# Exercise details:
Reproduce the data below, substituting "Beagle" for every occurrence of "Corgi" and leaving everything else unchanged.

# Material shown:

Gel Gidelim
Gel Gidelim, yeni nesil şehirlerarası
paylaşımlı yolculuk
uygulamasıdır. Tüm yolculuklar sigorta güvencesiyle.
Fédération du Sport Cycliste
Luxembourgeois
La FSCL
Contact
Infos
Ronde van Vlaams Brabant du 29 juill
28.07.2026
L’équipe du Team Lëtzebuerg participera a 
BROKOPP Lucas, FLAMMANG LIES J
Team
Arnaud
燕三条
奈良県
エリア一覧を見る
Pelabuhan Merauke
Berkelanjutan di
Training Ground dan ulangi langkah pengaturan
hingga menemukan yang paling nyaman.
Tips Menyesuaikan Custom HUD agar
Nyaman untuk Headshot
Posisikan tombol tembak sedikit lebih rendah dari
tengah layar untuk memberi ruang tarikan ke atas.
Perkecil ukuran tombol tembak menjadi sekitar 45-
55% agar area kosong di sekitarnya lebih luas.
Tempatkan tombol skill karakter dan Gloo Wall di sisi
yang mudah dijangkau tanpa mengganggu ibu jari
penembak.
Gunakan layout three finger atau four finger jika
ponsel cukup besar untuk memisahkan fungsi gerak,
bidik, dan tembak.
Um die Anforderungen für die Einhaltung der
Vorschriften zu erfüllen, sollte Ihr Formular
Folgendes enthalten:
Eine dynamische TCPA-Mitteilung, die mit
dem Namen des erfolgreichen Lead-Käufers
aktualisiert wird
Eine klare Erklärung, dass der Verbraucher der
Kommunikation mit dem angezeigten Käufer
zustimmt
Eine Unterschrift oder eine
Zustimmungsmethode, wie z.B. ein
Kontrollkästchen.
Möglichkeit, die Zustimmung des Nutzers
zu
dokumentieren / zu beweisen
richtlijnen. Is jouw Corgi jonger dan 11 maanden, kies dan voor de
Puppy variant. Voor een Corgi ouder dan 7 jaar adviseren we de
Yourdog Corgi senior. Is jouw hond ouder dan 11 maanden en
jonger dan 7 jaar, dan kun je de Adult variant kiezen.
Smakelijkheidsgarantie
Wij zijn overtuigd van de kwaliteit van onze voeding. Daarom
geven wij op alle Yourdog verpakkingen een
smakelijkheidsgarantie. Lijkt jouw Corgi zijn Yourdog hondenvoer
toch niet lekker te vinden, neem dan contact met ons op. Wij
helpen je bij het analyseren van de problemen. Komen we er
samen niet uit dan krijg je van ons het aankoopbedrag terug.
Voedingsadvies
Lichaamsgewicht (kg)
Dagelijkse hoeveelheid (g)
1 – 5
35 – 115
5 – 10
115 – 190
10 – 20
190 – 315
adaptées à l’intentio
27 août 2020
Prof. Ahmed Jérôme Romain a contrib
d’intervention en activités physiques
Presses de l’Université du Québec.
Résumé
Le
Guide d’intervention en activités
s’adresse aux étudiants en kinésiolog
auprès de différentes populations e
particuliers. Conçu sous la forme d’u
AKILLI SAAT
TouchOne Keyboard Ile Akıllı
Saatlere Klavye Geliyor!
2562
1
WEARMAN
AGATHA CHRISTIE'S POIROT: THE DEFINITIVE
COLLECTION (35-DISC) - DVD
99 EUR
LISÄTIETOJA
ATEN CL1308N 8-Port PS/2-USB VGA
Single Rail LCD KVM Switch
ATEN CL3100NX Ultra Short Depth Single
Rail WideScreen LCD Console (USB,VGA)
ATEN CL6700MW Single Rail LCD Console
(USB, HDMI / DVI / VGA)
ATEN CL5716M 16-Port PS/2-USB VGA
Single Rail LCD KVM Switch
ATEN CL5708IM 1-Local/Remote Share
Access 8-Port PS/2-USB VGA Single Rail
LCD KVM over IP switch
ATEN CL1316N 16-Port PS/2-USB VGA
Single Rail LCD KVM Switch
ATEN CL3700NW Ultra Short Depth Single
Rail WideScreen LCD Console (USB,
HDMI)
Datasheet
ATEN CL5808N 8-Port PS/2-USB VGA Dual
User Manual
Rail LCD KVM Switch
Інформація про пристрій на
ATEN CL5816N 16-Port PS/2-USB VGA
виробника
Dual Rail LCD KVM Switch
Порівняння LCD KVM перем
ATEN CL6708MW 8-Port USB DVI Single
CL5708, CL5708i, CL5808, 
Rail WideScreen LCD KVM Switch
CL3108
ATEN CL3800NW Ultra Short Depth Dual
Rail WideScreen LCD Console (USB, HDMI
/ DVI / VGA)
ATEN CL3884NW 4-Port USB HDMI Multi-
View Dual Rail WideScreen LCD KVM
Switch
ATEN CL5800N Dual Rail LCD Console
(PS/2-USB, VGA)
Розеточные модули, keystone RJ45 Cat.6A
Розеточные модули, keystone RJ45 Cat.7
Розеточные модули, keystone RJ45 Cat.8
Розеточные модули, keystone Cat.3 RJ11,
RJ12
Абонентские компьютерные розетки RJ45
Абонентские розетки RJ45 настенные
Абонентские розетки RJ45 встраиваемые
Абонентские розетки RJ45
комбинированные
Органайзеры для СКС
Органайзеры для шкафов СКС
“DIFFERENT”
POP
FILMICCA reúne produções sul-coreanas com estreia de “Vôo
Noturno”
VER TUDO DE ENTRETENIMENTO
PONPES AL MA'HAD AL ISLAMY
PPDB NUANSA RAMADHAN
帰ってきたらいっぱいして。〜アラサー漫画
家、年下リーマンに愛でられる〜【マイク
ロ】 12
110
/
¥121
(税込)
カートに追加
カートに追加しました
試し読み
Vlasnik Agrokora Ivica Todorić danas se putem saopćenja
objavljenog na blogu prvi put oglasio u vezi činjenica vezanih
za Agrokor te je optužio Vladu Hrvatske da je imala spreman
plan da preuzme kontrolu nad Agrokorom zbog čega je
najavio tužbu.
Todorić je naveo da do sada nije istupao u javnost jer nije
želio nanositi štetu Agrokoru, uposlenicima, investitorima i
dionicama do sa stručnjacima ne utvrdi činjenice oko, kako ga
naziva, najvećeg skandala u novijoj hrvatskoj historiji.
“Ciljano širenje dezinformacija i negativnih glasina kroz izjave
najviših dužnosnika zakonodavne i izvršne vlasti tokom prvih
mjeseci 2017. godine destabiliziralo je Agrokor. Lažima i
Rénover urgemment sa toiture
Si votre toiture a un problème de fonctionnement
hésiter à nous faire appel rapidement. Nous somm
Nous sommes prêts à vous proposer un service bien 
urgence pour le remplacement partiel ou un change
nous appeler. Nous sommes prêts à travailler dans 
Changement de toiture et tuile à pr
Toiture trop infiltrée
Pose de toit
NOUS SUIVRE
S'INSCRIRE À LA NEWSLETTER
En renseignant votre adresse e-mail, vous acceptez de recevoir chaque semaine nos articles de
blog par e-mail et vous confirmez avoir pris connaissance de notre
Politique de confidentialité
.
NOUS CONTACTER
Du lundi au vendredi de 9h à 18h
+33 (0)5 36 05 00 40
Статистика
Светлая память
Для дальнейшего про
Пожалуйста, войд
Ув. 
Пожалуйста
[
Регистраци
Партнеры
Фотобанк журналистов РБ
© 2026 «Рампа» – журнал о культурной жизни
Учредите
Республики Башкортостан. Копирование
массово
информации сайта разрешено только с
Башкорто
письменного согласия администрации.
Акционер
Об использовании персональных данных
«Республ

# Exercise answer:
Gel Gidelim
Gel Gidelim, yeni nesil şehirlerarası
paylaşımlı yolculuk
uygulamasıdır. Tüm yolculuklar sigorta güvencesiyle.
Fédération du Sport Cycliste
Luxembourgeois
La FSCL
Contact
Infos
Ronde van Vlaams Brabant du 29 juill
28.07.2026
L’équipe du Team Lëtzebuerg participera a 
BROKOPP Lucas, FLAMMANG LIES J
Team
Arnaud
燕三条
奈良県
エリア一覧を見る
Pelabuhan Merauke
Berkelanjutan di
Training Ground dan ulangi langkah pengaturan
hingga menemukan yang paling nyaman.
Tips Menyesuaikan Custom HUD agar
Nyaman untuk Headshot
Posisikan tombol tembak sedikit lebih rendah dari
tengah layar untuk memberi ruang tarikan ke atas.
Perkecil ukuran tombol tembak menjadi sekitar 45-
55% agar area kosong di sekitarnya lebih luas.
Tempatkan tombol skill karakter dan Gloo Wall di sisi
yang mudah dijangkau tanpa mengganggu ibu jari
penembak.
Gunakan layout three finger atau four finger jika
ponsel cukup besar untuk memisahkan fungsi gerak,
bidik, dan tembak.
Um die Anforderungen für die Einhaltung der
Vorschriften zu erfüllen, sollte Ihr Formular
Folgendes enthalten:
Eine dynamische TCPA-Mitteilung, die mit
dem Namen des erfolgreichen Lead-Käufers
aktualisiert wird
Eine klare Erklärung, dass der Verbraucher der
Kommunikation mit dem angezeigten Käufer
zustimmt
Eine Unterschrift oder eine
Zustimmungsmethode, wie z.B. ein
Kontrollkästchen.
Möglichkeit, die Zustimmung des Nutzers
zu
dokumentieren / zu beweisen
richtlijnen. Is jouw Beagle jonger dan 11 maanden, kies dan voor de
Puppy variant. Voor een Beagle ouder dan 7 jaar adviseren we de
Yourdog Beagle senior. Is jouw hond ouder dan 11 maanden en
jonger dan 7 jaar, dan kun je de Adult variant kiezen.
Smakelijkheidsgarantie
Wij zijn overtuigd van de kwaliteit van onze voeding. Daarom
geven wij op alle Yourdog verpakkingen een
smakelijkheidsgarantie. Lijkt jouw Beagle zijn Yourdog hondenvoer
toch niet lekker te vinden, neem dan contact met ons op. Wij
helpen je bij het analyseren van de problemen. Komen we er
samen niet uit dan krijg je van ons het aankoopbedrag terug.
Voedingsadvies
Lichaamsgewicht (kg)
Dagelijkse hoeveelheid (g)
1 – 5
35 – 115
5 – 10
115 – 190
10 – 20
190 – 315
adaptées à l’intentio
27 août 2020
Prof. Ahmed Jérôme Romain a contrib
d’intervention en activités physiques
Presses de l’Université du Québec.
Résumé
Le
Guide d’intervention en activités
s’adresse aux étudiants en kinésiolog
auprès de différentes populations e
particuliers. Conçu sous la forme d’u
AKILLI SAAT
TouchOne Keyboard Ile Akıllı
Saatlere Klavye Geliyor!
2562
1
WEARMAN
AGATHA CHRISTIE'S POIROT: THE DEFINITIVE
COLLECTION (35-DISC) - DVD
99 EUR
LISÄTIETOJA
ATEN CL1308N 8-Port PS/2-USB VGA
Single Rail LCD KVM Switch
ATEN CL3100NX Ultra Short Depth Single
Rail WideScreen LCD Console (USB,VGA)
ATEN CL6700MW Single Rail LCD Console
(USB, HDMI / DVI / VGA)
ATEN CL5716M 16-Port PS/2-USB VGA
Single Rail LCD KVM Switch
ATEN CL5708IM 1-Local/Remote Share
Access 8-Port PS/2-USB VGA Single Rail
LCD KVM over IP switch
ATEN CL1316N 16-Port PS/2-USB VGA
Single Rail LCD KVM Switch
ATEN CL3700NW Ultra Short Depth Single
Rail WideScreen LCD Console (USB,
HDMI)
Datasheet
ATEN CL5808N 8-Port PS/2-USB VGA Dual
User Manual
Rail LCD KVM Switch
Інформація про пристрій на
ATEN CL5816N 16-Port PS/2-USB VGA
виробника
Dual Rail LCD KVM Switch
Порівняння LCD KVM перем
ATEN CL6708MW 8-Port USB DVI Single
CL5708, CL5708i, CL5808, 
Rail WideScreen LCD KVM Switch
CL3108
ATEN CL3800NW Ultra Short Depth Dual
Rail WideScreen LCD Console (USB, HDMI
/ DVI / VGA)
ATEN CL3884NW 4-Port USB HDMI Multi-
View Dual Rail WideScreen LCD KVM
Switch
ATEN CL5800N Dual Rail LCD Console
(PS/2-USB, VGA)
Розеточные модули, keystone RJ45 Cat.6A
Розеточные модули, keystone RJ45 Cat.7
Розеточные модули, keystone RJ45 Cat.8
Розеточные модули, keystone Cat.3 RJ11,
RJ12
Абонентские компьютерные розетки RJ45
Абонентские розетки RJ45 настенные
Абонентские розетки RJ45 встраиваемые
Абонентские розетки RJ45
комбинированные
Органайзеры для СКС
Органайзеры для шкафов СКС
“DIFFERENT”
POP
FILMICCA reúne produções sul-coreanas com estreia de “Vôo
Noturno”
VER TUDO DE ENTRETENIMENTO
PONPES AL MA'HAD AL ISLAMY
PPDB NUANSA RAMADHAN
帰ってきたらいっぱいして。〜アラサー漫画
家、年下リーマンに愛でられる〜【マイク
ロ】 12
110
/
¥121
(税込)
カートに追加
カートに追加しました
試し読み
Vlasnik Agrokora Ivica Todorić danas se putem saopćenja
objavljenog na blogu prvi put oglasio u vezi činjenica vezanih
za Agrokor te je optužio Vladu Hrvatske da je imala spreman
plan da preuzme kontrolu nad Agrokorom zbog čega je
najavio tužbu.
Todorić je naveo da do sada nije istupao u javnost jer nije
želio nanositi štetu Agrokoru, uposlenicima, investitorima i
dionicama do sa stručnjacima ne utvrdi činjenice oko, kako ga
naziva, najvećeg skandala u novijoj hrvatskoj historiji.
“Ciljano širenje dezinformacija i negativnih glasina kroz izjave
najviših dužnosnika zakonodavne i izvršne vlasti tokom prvih
mjeseci 2017. godine destabiliziralo je Agrokor. Lažima i
Rénover urgemment sa toiture
Si votre toiture a un problème de fonctionnement
hésiter à nous faire appel rapidement. Nous somm
Nous sommes prêts à vous proposer un service bien 
urgence pour le remplacement partiel ou un change
nous appeler. Nous sommes prêts à travailler dans 
Changement de toiture et tuile à pr
Toiture trop infiltrée
Pose de toit
NOUS SUIVRE
S'INSCRIRE À LA NEWSLETTER
En renseignant votre adresse e-mail, vous acceptez de recevoir chaque semaine nos articles de
blog par e-mail et vous confirmez avoir pris connaissance de notre
Politique de confidentialité
.
NOUS CONTACTER
Du lundi au vendredi de 9h à 18h
+33 (0)5 36 05 00 40
Статистика
Светлая память
Для дальнейшего про
Пожалуйста, войд
Ув. 
Пожалуйста
[
Регистраци
Партнеры
Фотобанк журналистов РБ
© 2026 «Рампа» – журнал о культурной жизни
Учредите
Республики Башкортостан. Копирование
массово
информации сайта разрешено только с
Башкорто
письменного согласия администрации.
Акционер
Об использовании персональных данных
«Республ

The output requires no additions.